I’m not sure I thought this whole challenge to myself through when I decided to do it. First of all, I didn’t realize how easy it would be to get all the way through a day full of thoughts to put on a page and then get to the computer and stare at a blank screen and blinking cursor – both of which are simply sitting there mocking me.
There is also pressure that I am putting on myself (even though Day 1 I said that there wouldn’t be) to write something fabulous. I have friends that are incredible bloggers, and I have written some pretty deep and heavy things in the past, so there is this pressure to write the deep, heavy things and get them out of my head.
What I had forgotten is how emotionally exhausting it can be to write some of the heavy things. To find the right words that will help you as the reader understand where I am coming from and why things are the way they are…not easy.

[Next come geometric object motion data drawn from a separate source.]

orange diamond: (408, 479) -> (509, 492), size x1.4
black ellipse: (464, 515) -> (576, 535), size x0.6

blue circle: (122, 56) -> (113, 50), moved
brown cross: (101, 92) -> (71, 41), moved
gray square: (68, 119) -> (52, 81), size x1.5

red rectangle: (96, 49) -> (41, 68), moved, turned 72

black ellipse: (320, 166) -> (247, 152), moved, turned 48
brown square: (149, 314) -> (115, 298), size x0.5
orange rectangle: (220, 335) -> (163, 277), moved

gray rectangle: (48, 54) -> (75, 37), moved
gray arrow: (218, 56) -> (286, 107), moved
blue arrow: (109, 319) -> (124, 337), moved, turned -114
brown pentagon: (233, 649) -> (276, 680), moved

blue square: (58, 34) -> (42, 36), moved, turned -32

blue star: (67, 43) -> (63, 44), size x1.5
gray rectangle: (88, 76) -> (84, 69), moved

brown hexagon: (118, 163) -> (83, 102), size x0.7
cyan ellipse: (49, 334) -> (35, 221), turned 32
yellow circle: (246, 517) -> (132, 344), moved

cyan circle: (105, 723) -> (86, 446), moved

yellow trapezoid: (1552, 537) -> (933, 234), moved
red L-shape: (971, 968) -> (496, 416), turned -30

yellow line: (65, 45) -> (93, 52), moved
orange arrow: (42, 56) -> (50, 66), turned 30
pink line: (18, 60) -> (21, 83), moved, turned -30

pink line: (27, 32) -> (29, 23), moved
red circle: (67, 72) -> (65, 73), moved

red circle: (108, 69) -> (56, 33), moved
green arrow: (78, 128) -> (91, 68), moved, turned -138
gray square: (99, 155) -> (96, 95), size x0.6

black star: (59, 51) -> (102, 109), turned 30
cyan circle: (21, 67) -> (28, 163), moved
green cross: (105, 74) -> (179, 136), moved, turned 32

This past 6 weeks has been rough. Really the past 3 months haven’t been all that grand, but the last 6 weeks blow after blow after blow. I want to tap out of the fight and just sit down for a while, but right now I can’t. So I spew these words on to the page…no depth, no meaning, no seeming purpose to them so that I can process all that is going on instead.
The stories of what is going on will come out in time. Or they won’t…some are not mine to tell right now. Until then I submit myself to the discipline of daily putting words on paper (or on-screen). Not caring (much) about grammar, who will read these words or what anyone else might think….just writing.